## Work to be completed
Look through the listing below and write out exactly the lines from the line with "M247 221 263 277 247 281 213 273 202 234Z" to the line with "M699 809 702", both included, and no others.
---- Study material
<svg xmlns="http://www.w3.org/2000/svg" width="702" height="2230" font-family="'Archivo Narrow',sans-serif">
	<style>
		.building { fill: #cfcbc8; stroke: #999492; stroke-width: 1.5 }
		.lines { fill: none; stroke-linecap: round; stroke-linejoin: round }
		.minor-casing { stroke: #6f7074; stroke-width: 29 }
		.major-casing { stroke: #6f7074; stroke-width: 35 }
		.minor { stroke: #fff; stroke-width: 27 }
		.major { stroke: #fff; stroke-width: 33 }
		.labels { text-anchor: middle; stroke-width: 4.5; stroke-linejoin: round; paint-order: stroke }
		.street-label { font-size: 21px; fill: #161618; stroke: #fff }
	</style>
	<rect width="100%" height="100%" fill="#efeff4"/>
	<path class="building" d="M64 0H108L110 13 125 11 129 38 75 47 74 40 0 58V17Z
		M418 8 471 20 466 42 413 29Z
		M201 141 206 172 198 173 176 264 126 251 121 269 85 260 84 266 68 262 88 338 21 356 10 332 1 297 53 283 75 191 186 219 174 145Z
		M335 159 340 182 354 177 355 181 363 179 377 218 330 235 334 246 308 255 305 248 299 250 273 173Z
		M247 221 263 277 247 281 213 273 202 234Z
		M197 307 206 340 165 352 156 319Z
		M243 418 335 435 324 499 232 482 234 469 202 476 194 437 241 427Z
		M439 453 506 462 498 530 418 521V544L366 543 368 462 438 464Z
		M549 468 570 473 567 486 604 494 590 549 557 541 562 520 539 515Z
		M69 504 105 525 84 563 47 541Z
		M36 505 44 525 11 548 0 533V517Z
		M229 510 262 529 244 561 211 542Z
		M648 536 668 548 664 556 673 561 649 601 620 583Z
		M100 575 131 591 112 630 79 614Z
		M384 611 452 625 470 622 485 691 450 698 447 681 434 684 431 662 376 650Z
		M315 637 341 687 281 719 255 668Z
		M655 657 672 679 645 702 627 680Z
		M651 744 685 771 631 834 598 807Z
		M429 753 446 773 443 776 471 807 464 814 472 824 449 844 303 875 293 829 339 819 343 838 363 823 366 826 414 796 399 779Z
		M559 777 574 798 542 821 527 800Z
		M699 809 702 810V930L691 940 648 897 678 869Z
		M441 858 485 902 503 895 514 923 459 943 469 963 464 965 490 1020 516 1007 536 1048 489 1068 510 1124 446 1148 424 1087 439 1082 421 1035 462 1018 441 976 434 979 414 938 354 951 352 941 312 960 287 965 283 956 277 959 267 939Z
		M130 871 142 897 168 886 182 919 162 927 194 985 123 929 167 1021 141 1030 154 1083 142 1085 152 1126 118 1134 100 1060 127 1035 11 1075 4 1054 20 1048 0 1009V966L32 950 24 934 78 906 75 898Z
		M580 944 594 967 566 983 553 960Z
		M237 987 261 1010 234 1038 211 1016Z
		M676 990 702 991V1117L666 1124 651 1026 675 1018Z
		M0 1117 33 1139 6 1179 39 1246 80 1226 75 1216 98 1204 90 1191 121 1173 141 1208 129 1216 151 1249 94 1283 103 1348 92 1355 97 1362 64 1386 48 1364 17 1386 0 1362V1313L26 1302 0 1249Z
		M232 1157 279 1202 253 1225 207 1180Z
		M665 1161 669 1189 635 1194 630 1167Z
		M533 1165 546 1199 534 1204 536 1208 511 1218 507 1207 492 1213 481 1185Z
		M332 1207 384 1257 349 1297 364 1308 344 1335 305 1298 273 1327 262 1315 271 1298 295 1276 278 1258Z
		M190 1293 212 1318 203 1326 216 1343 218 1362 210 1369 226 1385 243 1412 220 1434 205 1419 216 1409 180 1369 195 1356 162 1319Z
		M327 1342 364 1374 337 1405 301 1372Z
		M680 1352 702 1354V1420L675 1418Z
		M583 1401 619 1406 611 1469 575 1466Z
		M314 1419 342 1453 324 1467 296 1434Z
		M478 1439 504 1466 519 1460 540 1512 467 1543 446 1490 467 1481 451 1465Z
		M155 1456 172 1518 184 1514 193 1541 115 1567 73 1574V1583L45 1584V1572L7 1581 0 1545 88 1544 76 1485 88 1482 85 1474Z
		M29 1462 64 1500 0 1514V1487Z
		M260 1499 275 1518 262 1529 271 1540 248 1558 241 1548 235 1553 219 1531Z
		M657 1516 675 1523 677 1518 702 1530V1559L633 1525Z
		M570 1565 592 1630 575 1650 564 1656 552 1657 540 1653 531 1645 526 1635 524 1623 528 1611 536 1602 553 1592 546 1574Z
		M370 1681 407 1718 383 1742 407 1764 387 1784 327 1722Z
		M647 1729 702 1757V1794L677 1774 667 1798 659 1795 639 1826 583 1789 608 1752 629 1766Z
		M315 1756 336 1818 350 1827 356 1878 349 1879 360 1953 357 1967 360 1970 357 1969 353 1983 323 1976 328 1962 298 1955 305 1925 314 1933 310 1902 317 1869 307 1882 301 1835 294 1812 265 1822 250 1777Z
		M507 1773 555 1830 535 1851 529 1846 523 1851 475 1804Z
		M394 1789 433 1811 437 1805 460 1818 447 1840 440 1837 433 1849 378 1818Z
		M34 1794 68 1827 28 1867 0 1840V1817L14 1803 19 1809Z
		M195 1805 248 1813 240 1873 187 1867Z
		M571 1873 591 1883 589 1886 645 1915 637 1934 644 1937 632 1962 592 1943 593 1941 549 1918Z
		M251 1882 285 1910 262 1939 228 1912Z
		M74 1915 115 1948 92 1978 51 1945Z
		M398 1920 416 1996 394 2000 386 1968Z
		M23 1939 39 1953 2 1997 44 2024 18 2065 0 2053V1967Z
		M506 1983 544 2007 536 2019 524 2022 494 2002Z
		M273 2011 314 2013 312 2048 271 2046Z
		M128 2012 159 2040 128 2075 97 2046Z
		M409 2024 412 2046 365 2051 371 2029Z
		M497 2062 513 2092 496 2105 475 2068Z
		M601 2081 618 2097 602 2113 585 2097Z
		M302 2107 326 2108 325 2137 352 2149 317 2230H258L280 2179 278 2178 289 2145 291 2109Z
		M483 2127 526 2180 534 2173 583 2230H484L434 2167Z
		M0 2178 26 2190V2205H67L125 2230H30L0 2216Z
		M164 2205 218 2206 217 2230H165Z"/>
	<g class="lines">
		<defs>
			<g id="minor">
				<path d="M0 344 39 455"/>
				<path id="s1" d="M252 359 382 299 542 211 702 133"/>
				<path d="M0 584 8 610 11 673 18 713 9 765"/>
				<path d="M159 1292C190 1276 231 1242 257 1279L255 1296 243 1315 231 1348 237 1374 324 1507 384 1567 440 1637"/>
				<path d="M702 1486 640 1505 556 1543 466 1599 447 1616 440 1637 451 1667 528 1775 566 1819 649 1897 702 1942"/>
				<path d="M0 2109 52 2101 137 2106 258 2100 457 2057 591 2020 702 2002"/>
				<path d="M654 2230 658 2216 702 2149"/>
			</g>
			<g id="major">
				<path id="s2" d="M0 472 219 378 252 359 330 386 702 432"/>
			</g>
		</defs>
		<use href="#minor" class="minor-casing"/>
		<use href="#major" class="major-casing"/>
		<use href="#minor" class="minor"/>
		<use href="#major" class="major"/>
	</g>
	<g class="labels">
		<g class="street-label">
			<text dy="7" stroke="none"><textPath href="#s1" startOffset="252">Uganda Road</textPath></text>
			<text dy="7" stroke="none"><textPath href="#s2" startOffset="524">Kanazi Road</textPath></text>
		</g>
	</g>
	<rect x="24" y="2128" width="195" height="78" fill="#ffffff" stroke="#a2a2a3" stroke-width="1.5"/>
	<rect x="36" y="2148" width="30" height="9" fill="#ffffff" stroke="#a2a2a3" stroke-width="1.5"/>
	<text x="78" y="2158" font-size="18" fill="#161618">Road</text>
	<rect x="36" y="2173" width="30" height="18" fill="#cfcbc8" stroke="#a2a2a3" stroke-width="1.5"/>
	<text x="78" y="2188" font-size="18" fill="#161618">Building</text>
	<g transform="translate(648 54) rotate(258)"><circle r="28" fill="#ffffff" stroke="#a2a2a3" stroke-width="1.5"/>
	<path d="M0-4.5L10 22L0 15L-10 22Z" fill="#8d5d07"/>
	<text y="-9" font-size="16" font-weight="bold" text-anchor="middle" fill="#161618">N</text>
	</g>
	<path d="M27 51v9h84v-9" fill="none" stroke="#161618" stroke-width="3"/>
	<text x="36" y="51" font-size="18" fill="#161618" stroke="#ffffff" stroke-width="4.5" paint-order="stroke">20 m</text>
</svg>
--------
## Your response
		M247 221 263 277 247 281 213 273 202 234Z
		M197 307 206 340 165 352 156 319Z
		M243 418 335 435 324 499 232 482 234 469 202 476 194 437 241 427Z
		M439 453 506 462 498 530 418 521V544L366 543 368 462 438 464Z
		M549 468 570 473 567 486 604 494 590 549 557 541 562 520 539 515Z
		M69 504 105 525 84 563 47 541Z
		M36 505 44 525 11 548 0 533V517Z
		M229 510 262 529 244 561 211 542Z
		M648 536 668 548 664 556 673 561 649 601 620 583Z
		M100 575 131 591 112 630 79 614Z
		M384 611 452 625 470 622 485 691 450 698 447 681 434 684 431 662 376 650Z
		M315 637 341 687 281 719 255 668Z
		M655 657 672 679 645 702 627 680Z
		M651 744 685 771 631 834 598 807Z
		M429 753 446 773 443 776 471 807 464 814 472 824 449 844 303 875 293 829 339 819 343 838 363 823 366 826 414 796 399 779Z
		M559 777 574 798 542 821 527 800Z
		M699 809 702 810V930L691 940 648 897 678 869Z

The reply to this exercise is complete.